-- DONNÉES À TRAITER --
········

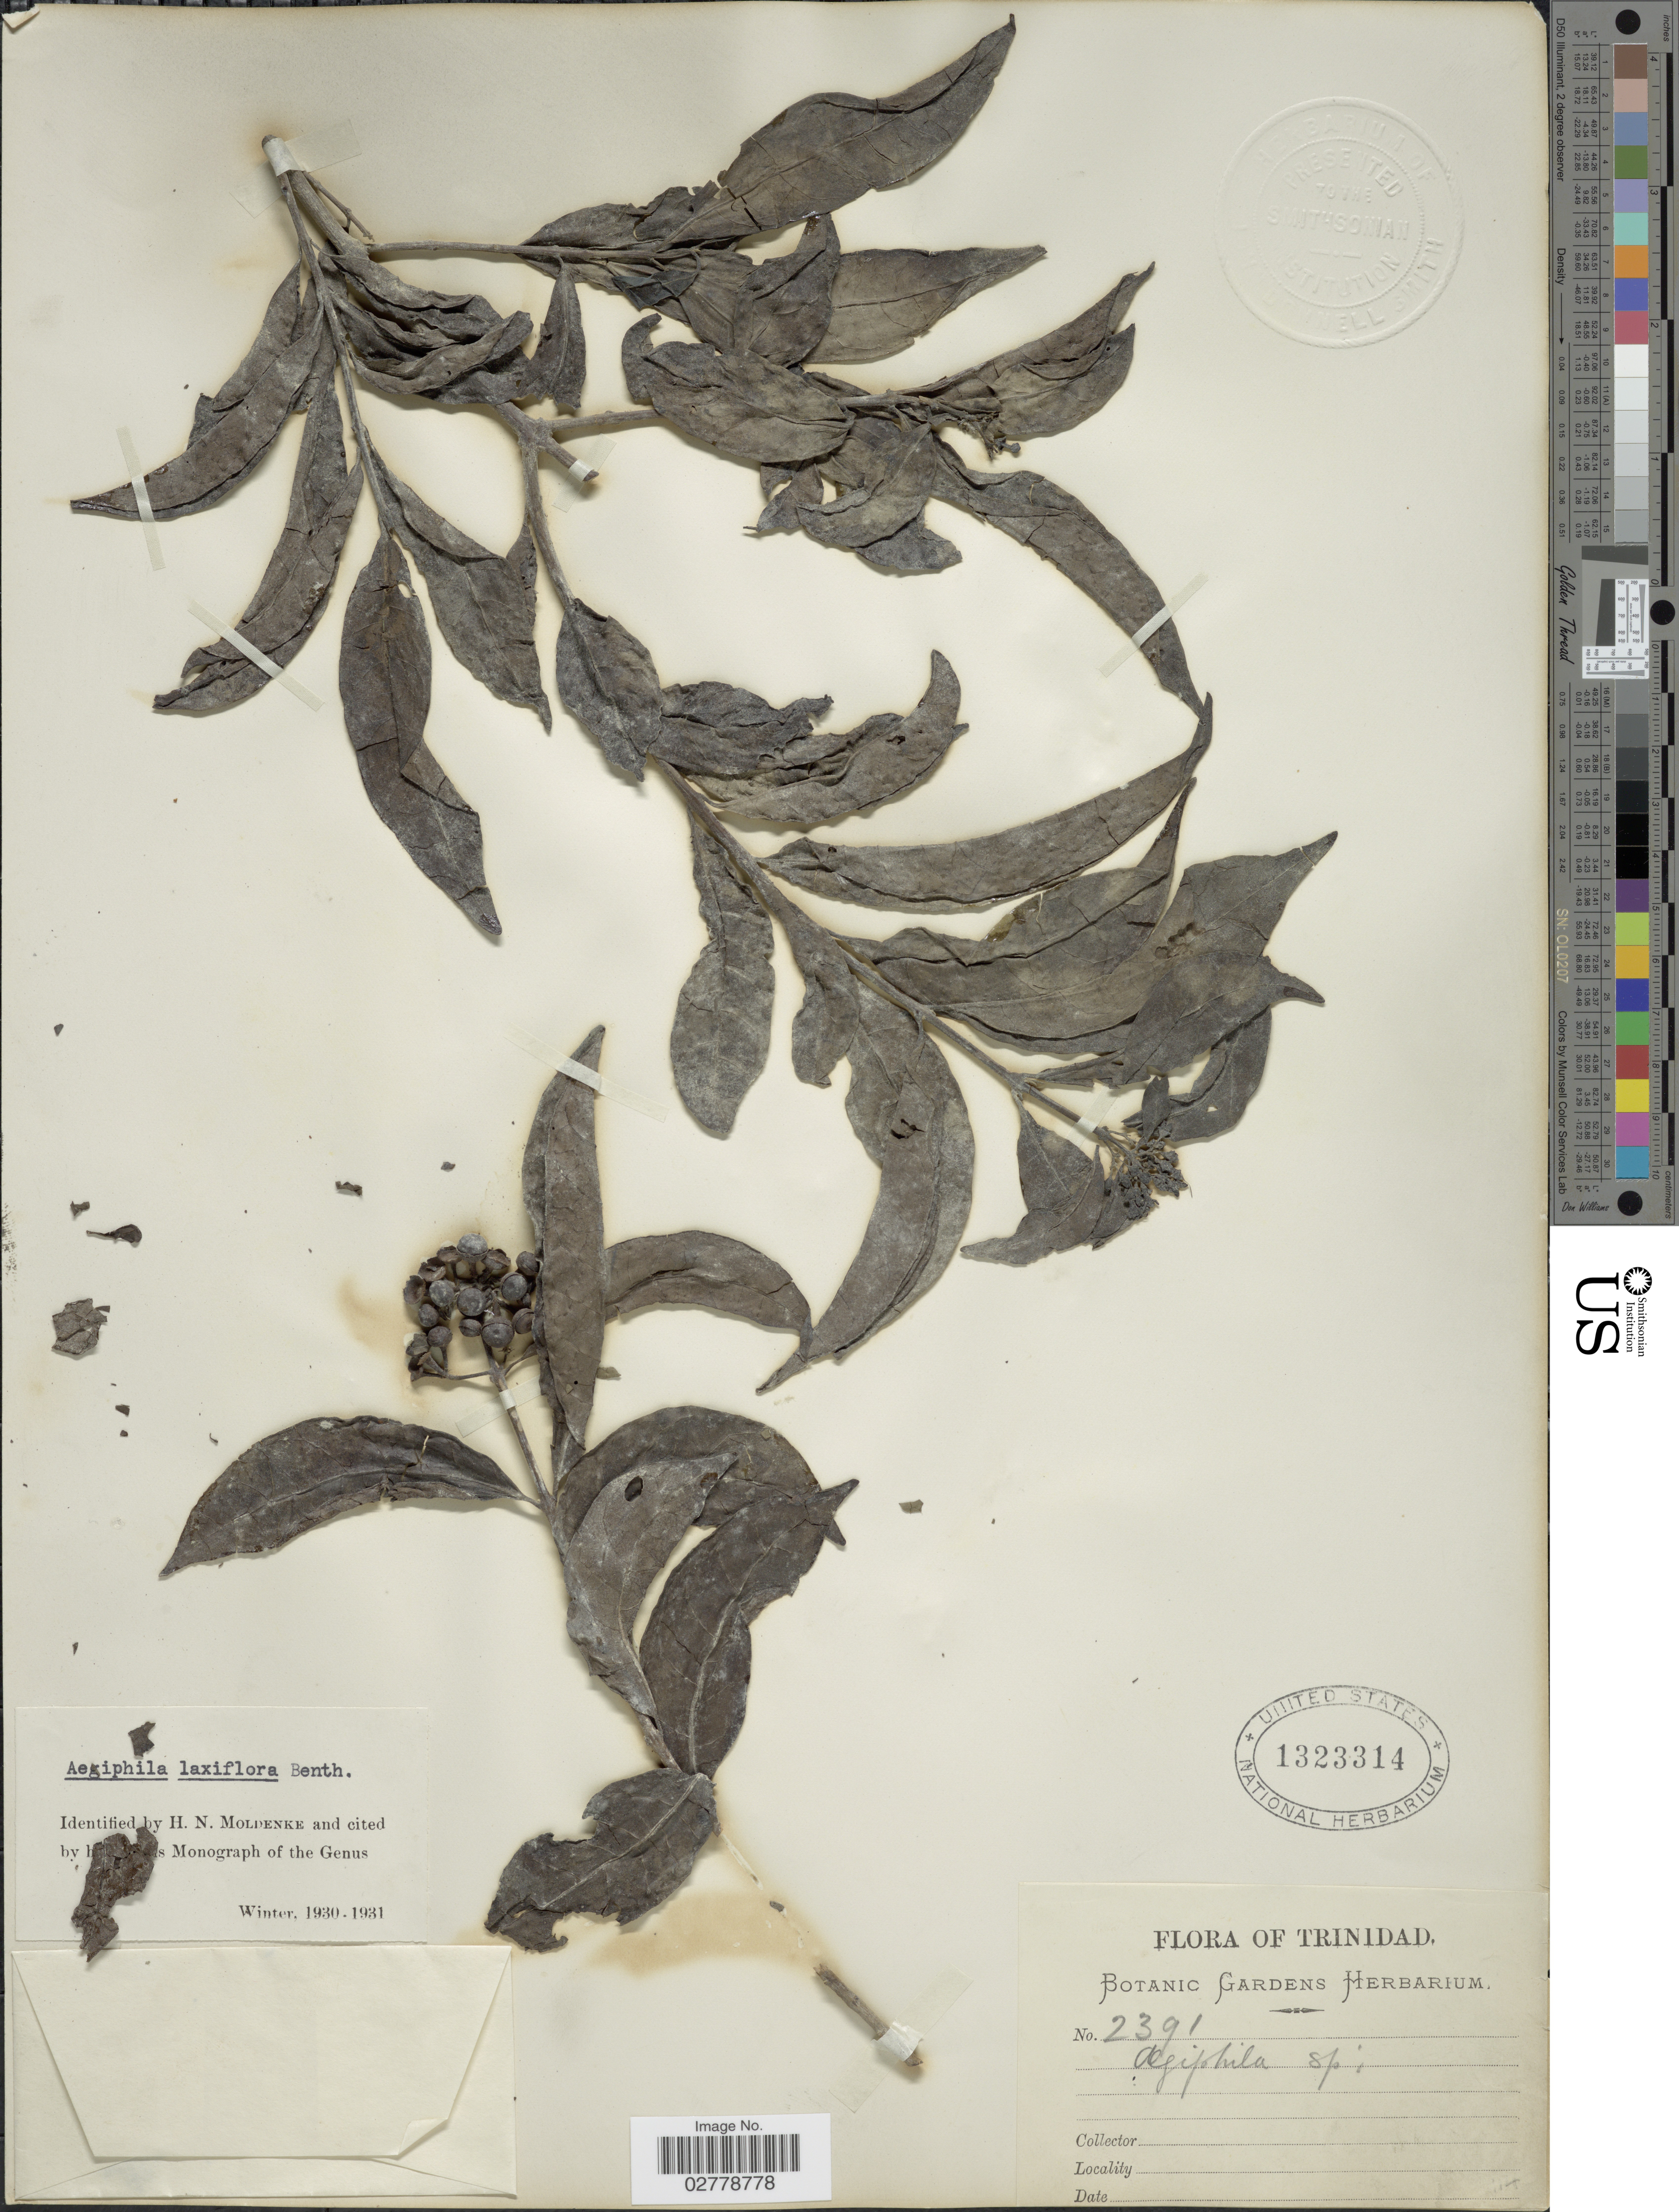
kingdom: Plantae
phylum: Tracheophyta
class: Magnoliopsida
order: Lamiales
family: Lamiaceae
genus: Aegiphila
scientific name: Aegiphila laxiflora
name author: Benth.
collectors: ex herb. Botanic Gardens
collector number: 2391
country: Trinidad and Tobago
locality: Trinidad.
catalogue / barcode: US 1323314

········

-- CONSIGNE --
Reproduisez à l'identique les lignes, depuis celle qui contient « collector number: 2391 » jusqu'à la dernière, ces deux lignes comprises.

-- RÉSULTAT OBTENU --
collector number: 2391
country: Trinidad and Tobago
locality: Trinidad.
catalogue / barcode: US 1323314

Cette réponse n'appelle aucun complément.